--- start of EXCERPTED PASSAGE ---

> Well my buddy brought his Suburban to me so I guess I'll do the job
> for him. I found the full gasket set at Car Quest for $56,
Reinz-Victor or Fel-Pro? You really don't want to use anything
other than the Fel-Pro gaskets on this job, especially for a
buddy, especially if you don't want to do it over.
> but if the
> plenum can stay attached, do I need the full set?
You'll need at least one rocker cover gasket and the distributor
base gasket, fuel line O-rings are a good idea, so it all depends
on whether the rest of this stuff is in stock and how it prices
compared to the MIS set.
> Also what's the best way to index the distrubutor, #1 and crank at
> TDC?
Exactly.
Bush - 16 Jan 2007 00:06 GMT
The Car Quest sets have been mostly Victor Reinz so I will seek out a
Fel-Pro set tomorrow. There was a lot of controversy over GM gaskets
and Decool and apparently Texaco (Dexcool) lost quite a class action
lawsuit, but it was the plastic gaskets after all. A couple of Techs
recommended new intake bolts and locktite blue however I think that
this is going to the other extreme.
Thank you so much for your help and I'll be sure to change the water
pump at the same time. I'll let you know how I make out.
Have a great one!
Bush
>> Well my buddy brought his Suburban to me so I guess I'll do the job
>> for him. I found the full gasket set at Car Quest for $56,
[quoted text clipped - 15 lines]
>
>Exactly.

--- end of EXCERPTED PASSAGE ---
--- start of GIVEN DATA ---

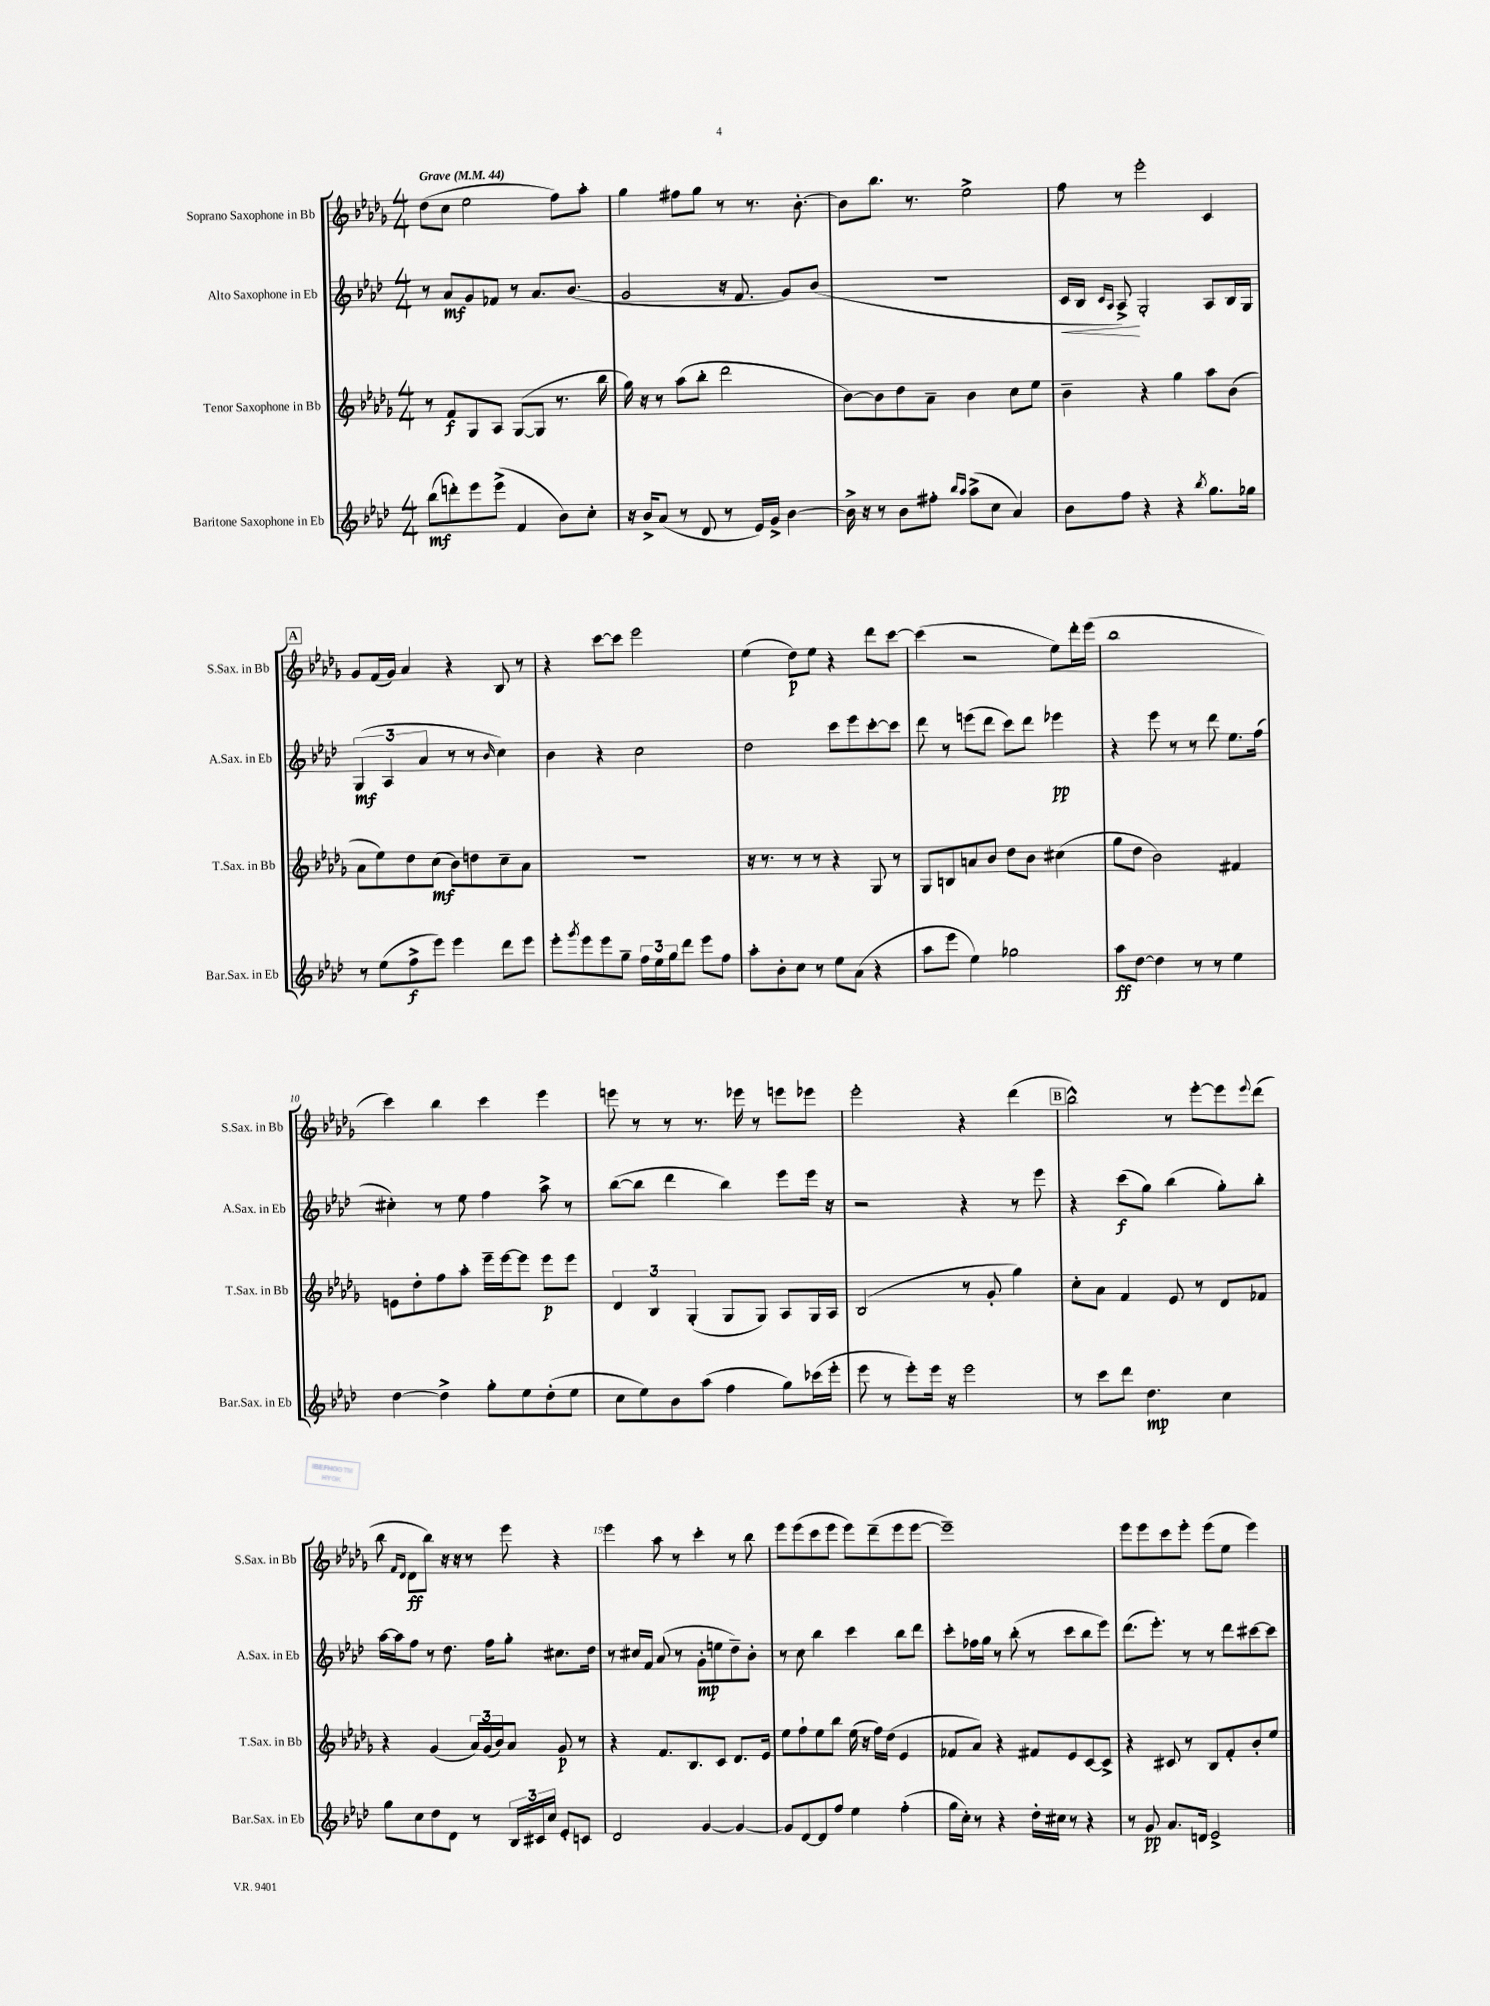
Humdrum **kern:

**kern	**dynam	**kern	**dynam	**kern	**dynam	**kern	**dynam
*part4	*part4	*part3	*part3	*part2	*part2	*part1	*part1
*staff4	*staff4	*staff3	*staff3	*staff2	*staff2	*staff1	*staff1
*I"Baritone Saxophone in Eb	*	*I"Tenor Saxophone in Bb	*	*I"Alto Saxophone in Eb	*	*I"Soprano Saxophone in Bb	*
*I'Bar.Sax. in Eb	*	*I'T.Sax. in Bb	*	*I'A.Sax. in Eb	*	*I'S.Sax. in Bb	*
*clefG2	*	*clefG2	*	*clefG2	*	*clefG2	*
*k[b-e-a-d-]	*	*k[b-e-a-d-g-]	*	*k[b-e-a-d-]	*	*k[b-e-a-d-g-]	*
*M4/4	*	*M4/4	*	*M4/4	*	*M4/4	*
*MM44	*	*MM44	*	*MM44	*	*MM44	*
=1	=1	=1	=1	=1	=1	=1	=1
!	!	!	!	!	!	!LO:TX:a:B:t=Grave	!
(8bb-\L	mf	8r	.	8r	.	(8dd-\L	.
8dddn'\)	.	8f/L	f	8a-/L	mf	8cc\J	.
8eee-\	.	8G-/	.	8g/	.	2ee-\	.
(8eee-^\J	.	8A-/J	.	8f-X/J	.	.	.
4f/	.	([8G-/L	.	8r	.	.	.
.	.	8G-/J]	.	8.a-/L	.	.	.
8b-\L)	.	8.r	.	.	.	8ff\L)	.
.	.	.	.	(8.b-/J	.	.	.
8cc'\J	.	.	.	.	.	8aa-'\J	.
.	.	16bb-\	.	.	.	.	.
=2	=2	=2	=2	=2	=2	=2	=2
16r	.	16gg-\)	.	2g/	.	4gg-\	.
16b-^/KL	.	16r	.	.	.	.	.
(8a-/J	.	8r	.	.	.	.	.
8r	.	(8aa-\L	.	.	.	8ff#X\L	.
8d-/	.	8bb-'\J	.	.	.	8gg-\J	.
8r	.	2ddd-\	.	16r	.	8r	.
.	.	.	.	8.f/	.	.	.
16e-/LL)	.	.	.	.	.	8.r	.
16g^/JJ	.	.	.	.	.	.	.
[4b-\	.	.	.	8g/L)	.	.	.
.	.	.	.	.	.	[8.b-'\	.
.	.	.	.	(8b-/J	.	.	.
=3	=3	=3	=3	=3	=3	=3	=3
16b-^\]	.	[8b-\L)	.	1r	.	8b-\L]	.
16r	.	.	.	.	.	.	.
8r	.	8b-\]	.	.	.	8.bb-\J	.
8b-\L	.	8dd-\	.	.	.	.	.
.	.	.	.	.	.	8.r	.
8ff#X'\J	.	8a-~\J	.	.	.	.	.
16qqbb-/LL	.	.	.	.	.	.	.
16qqaa-/JJ	.	.	.	.	.	.	.
(8aa-^\L	.	4b-\	.	.	.	2ee-^\	.
8cc\J	.	.	.	.	.	.	.
4a-/)	.	8cc\L	.	.	.	.	.
.	.	8ee-\J	.	.	.	.	.
=4	=4	=4	=4	=4	=4	=4	=4
!	!	!	!	!	!LO:HP:b	!	!
8b-\L	.	4b-~\	.	16c/LL	<	8ff\	.
.	.	.	.	16B-/JJ	.	.	.
.	.	.	.	16qqc/LL	.	.	.
.	.	.	.	16qqA-/JJ	.	.	.
8ff\J	.	.	.	8A-^/)	.	8r	.
4r	.	4r	.	2G'/	[	2eee-'\	.
4r	.	4gg-\	.	.	.	.	.
8qbb-/	.	.	.	.	.	.	.
8.gg\L	.	8aa-\L	.	8A-/L	.	4c/	.
.	.	(8b-\J	.	16B-/L	.	.	.
16gg-X\Jk	.	.	.	16G/JJ	.	.	.
!!LO:LB:g=z
!!LO:REH:place=s1:t=A
=5	=5	=5	=5	=5	=5	=5	=5
8r	.	8a-\L	.	(6G/	mf	8g-/L	.
(8ee-\L	.	8ee-\)	.	.	.	(16f/L	.
.	.	.	.	6A-/	.	.	.
.	.	.	.	.	.	16g-/JJ)	.
8ff^\	f	8dd-\	.	.	.	4a-/	.
.	.	.	.	6a-/	.	.	.
8eee-\J)	.	(8cc\J	mf	.	.	.	.
4eee-\	.	8b-\L)	.	8r	.	4r	.
.	.	8ddn\	.	8r	.	.	.
.	.	.	.	16qqb-/	.	.	.
8ddd-\L	.	8cc~\	.	4cc\)	.	8B-/	.
8eee-\J	.	8a-\J	.	.	.	8r	.
=6	=6	=6	=6	=6	=6	=6	=6
8eee-'\L	.	1r	.	4b-\	.	4r	.
8qggg/	.	.	.	.	.	.	.
8eee-\	.	.	.	.	.	.	.
8eee-\	.	.	.	4r	.	[8ccc\L	.
8gg~\J	.	.	.	.	.	8ccc\J]	.
24ff\LL	.	.	.	2cc\	.	2eee-\	.
24ee-\	.	.	.	.	.	.	.
24gg\J	.	.	.	.	.	.	.
8ddd-\J	.	.	.	.	.	.	.
8eee-\L	.	.	.	.	.	.	.
8ff\J	.	.	.	.	.	.	.
=7	=7	=7	=7	=7	=7	=7	=7
8aa-'\L	.	16r	.	2dd-\	.	(4ee-\	.
.	.	8.r	.	.	.	.	.
8b-'\	.	.	.	.	.	.	.
8cc\J	.	8r	.	.	.	8dd-\L)	p
8r	.	8r	.	.	.	8ee-\J	.
8ee-\L	.	4r	.	8ccc\L	.	4r	.
(8a-\J	.	.	.	8eee-\	.	.	.
4r	.	8G-/	.	[8ccc'\	.	8ddd-\L	.
.	.	8r	.	8ccc\J]	.	[8ccc\J	.
=8	=8	=8	=8	=8	=8	=8	=8
8aa-\L	.	8G-/L	.	8ddd-\	.	(4ccc\]	.
8eee-\J	.	8Bn/	.	8r	.	.	.
4ee-\)	.	8an/	.	(8eeen\L	.	2r	.
.	.	8b-/J	.	8ddd-\J	.	.	.
2gg-X\	.	8dd-\L	.	8ccc\L)	.	.	.
.	.	8b-\J	.	8ddd-\J	.	.	.
.	.	(4cc#X\	.	4eee-X\	pp	8ee-\L)	.
.	.	.	.	.	.	16ddd-'\L	.
.	.	.	.	.	.	(16eee-\JJ	.
=9	=9	=9	=9	=9	=9	=9	=9
8aa-\L	ff	8gg-\L	.	4r	.	1bb-	.
[8dd-\J	.	8dd-\J	.	.	.	.	.
4dd-\]	.	2b-\)	.	8eee-\	.	.	.
.	.	.	.	8r	.	.	.
8r	.	.	.	8r	.	.	.
8r	.	.	.	8ddd-\	.	.	.
4ee-\	.	4f#X/	.	8.ee-\L	.	.	.
.	.	.	.	(16ff\Jk	.	.	.
!!LO:LB:g=z
=10	=10	=10	=10	=10	=10	=10	=10
[4dd-\	.	8en\L	.	4cc#X'\)	.	4ccc\)	.
.	.	8dd-'\	.	.	.	.	.
4dd-^\]	.	8ff\	.	8r	.	4bb-\	.
.	.	8aa-'\J	.	8ee-\	.	.	.
8gg'\L	.	16eee-~\LL	.	4ff\	.	4ccc\	.
.	.	[16eee-\J	.	.	.	.	.
8ee-\	.	8eee-\J]	.	.	.	.	.
(8dd-'\	.	8eee-\L	p	8aa-^\	.	4eee-\	.
8ee-\J	.	8eee-\J	.	8r	.	.	.
=11	=11	=11	=11	=11	=11	=11	=11
8cc\L	.	6d-/	.	([8bb-\L	.	8eeen\	.
8ee-\)	.	.	.	8bb-\J]	.	8r	.
.	.	6B-/	.	.	.	.	.
8b-\	.	.	.	4ddd-\	.	8r	.
.	.	(6G-'/	.	.	.	.	.
(8aa-\J	.	.	.	.	.	8.r	.
4ff\	.	8G-/L	.	4bb-\)	.	.	.
.	.	.	.	.	.	16eee-X\	.
.	.	8G-/J)	.	.	.	8r	.
8gg\L)	.	8A-/L	.	8eee-\L	.	8eeen\L	.
(16ccc-X\L	.	16G-/L	.	16eee-\Jk	.	8eee-X\J	.
16eee-'\JJ	.	16A-/JJ	.	16r	.	.	.
=12	=12	=12	=12	=12	=12	=12	=12
8eee-\	.	(2B-/	.	2r	.	2eee-'\	.
8r	.	.	.	.	.	.	.
8eee-'\L)	.	.	.	.	.	.	.
16eee-\Jk	.	.	.	.	.	.	.
16r	.	.	.	.	.	.	.
2eee-\	.	8r	.	4r	.	4r	.
.	.	8g-'/	.	.	.	.	.
.	.	4gg-\)	.	8r	.	(4ddd-\	.
.	.	.	.	8eee-\	.	.	.
!!LO:REH:place=s1:t=B
=13	=13	=13	=13	=13	=13	=13	=13
8r	.	8cc'\L	.	4r	.	2bb-^^\)	.
8ccc\L	.	8a-\J	.	.	.	.	.
8ddd-\J	.	4f/	.	(8ccc\L	f	.	.
4.dd-\	mp	.	.	8gg\J)	.	.	.
.	.	8e-/	.	(4bb-\	.	8r	.
.	.	8r	.	.	.	[8eee-'\L	.
4cc\	.	8d-/L	.	8gg'\L)	.	8eee-\]	.
.	.	.	.	.	.	8qqeee-/	.
.	.	8f-X/J	.	8bb-'\J	.	(8ddd-\J	.
!!LO:LB:g=z
=14	=14	=14	=14	=14	=14	=14	=14
8gg\L	.	4r	.	[16aa-\LL	.	8bb-\	.
.	.	.	.	16aa-\J]	.	.	.
.	.	.	.	.	.	16qqf/LL	.
.	.	.	.	.	.	16qqd-/JJ	.
8cc\	.	.	.	8ff\J	.	8d-\L	ff
8dd-\	.	(4g-/	.	8r	.	8bb-\J)	.
8d-\J	.	.	.	8.dd-\	.	16r	.
.	.	.	.	.	.	16r	.
8r	.	24a-/LL)	.	.	.	8r	.
.	.	(24g-/	.	.	.	.	.
.	.	.	.	16ff\KL	.	.	.
.	.	24b-/J)	.	.	.	.	.
24B-/LL	.	8a-/J	.	8gg'\J	.	8eee-\	.
24c#X/	.	.	.	.	.	.	.
24cc/JJ	.	.	.	.	.	.	.
8e-'/L	.	8g-/	p	8.cc#X\L	.	4r	.
8cn/J	.	8r	.	.	.	.	.
.	.	.	.	16dd-\Jk	.	.	.
=15	=15	=15	=15	=15	=15	=15	=15
2d-/	.	4r	.	8r	.	4eee-\	.
.	.	.	.	16cc#X/LL	.	.	.
.	.	.	.	16f/JJ	.	.	.
.	.	8.f/L	.	(8a-/	.	8aa-\	.
.	.	.	.	8r	.	8r	.
.	.	8.B-/	.	.	.	.	.
[4g/	.	.	.	8g'\L	mp	4ccc'\	.
.	.	8c/J	.	8een\	.	.	.
4g/_	.	8.d-/L	.	8dd-~\)	.	8r	.
.	.	.	.	8b-'\J	.	8bb-\	.
.	.	16e-/Jk	.	.	.	.	.
=16	=16	=16	=16	=16	=16	=16	=16
8g/L]	.	8ee-\L	.	8r	.	8eee-\L	.
[8d-/	.	8ff`\	.	8cc\	.	(8eee-\	.
8d-/]	.	8ee-\	.	4bb-\	.	8ccc\	.
8ff/J	.	8bb-\J	.	.	.	8eee-\J	.
4ee-\	.	(16ee-\	.	4ccc\	.	8eee-\L)	.
.	.	16r	.	.	.	.	.
.	.	16ff\LL)	.	.	.	(8ddd-~\	.
.	.	(16dd-\JJ	.	.	.	.	.
(4ff'\	.	4e-/	.	8bb-\L	.	8eee-\	.
.	.	.	.	8ddd-\J	.	[8eee-\J	.
=17	=17	=17	=17	=17	=17	=17	=17
16gg\LL	.	8f-X/L	.	8ccc'\L	.	1eee-~])	.
16cc'\JJ)	.	.	.	.	.	.	.
8r	.	8a-/J)	.	16ff-X\L	.	.	.
.	.	.	.	16gg\JJ	.	.	.
4r	.	4r	.	8r	.	.	.
.	.	.	.	(8bb-'\	.	.	.
16dd-'\LL	.	8f#X/L	.	8r	.	.	.
16cc#X\JJ	.	.	.	.	.	.	.
8r	.	8e-/	.	8ccc\L	.	.	.
4r	.	[8c/	.	8bb-\	.	.	.
.	.	8c^/J]	.	8eee-\J)	.	.	.
=18	=18	=18	=18	=18	=18	=18	=18
8r	.	4r	.	(8.ddd-\L	.	8eee-\L	.
8g/	pp	.	.	.	.	8eee-\	.
.	.	.	.	8.eee-'\J)	.	.	.
8.a-/L	.	8c#X/	.	.	.	8ccc\	.
.	.	8r	.	8r	.	8eee-'\J	.
16dn/Jk	.	.	.	.	.	.	.
2e-^/	.	8B-/L	.	8r	.	(8eee-\L	.
.	.	8f'/	.	8ddd-\L	.	8ee-\J	.
.	.	8b-'/	.	[8ccc#X\	.	4eee-\)	.
.	.	8ee-/J	.	8ccc#\J]	.	.	.
==	==	==	==	==	==	==	==
*-	*-	*-	*-	*-	*-	*-	*-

--- end of GIVEN DATA ---

#### [TASK INSTRUCTIONS]
a) Answer these about the Suburban gasket thread:
(i) What price was the full gasket set at Car Quest?
(ii) Which gasket brand does the reply say to use on this job?
(iii) What part does Bush plan to change at the same time?
b) Pick out each line of the listing that contains the string "kern", treating uppercase and lowercase as different.

#### [EXPECTED ANSWERS]
a)
(i) $56
(ii) Fel-Pro
(iii) The water pump

b)
Humdrum **kern:
**kern	**dynam	**kern	**dynam	**kern	**dynam	**kern	**dynam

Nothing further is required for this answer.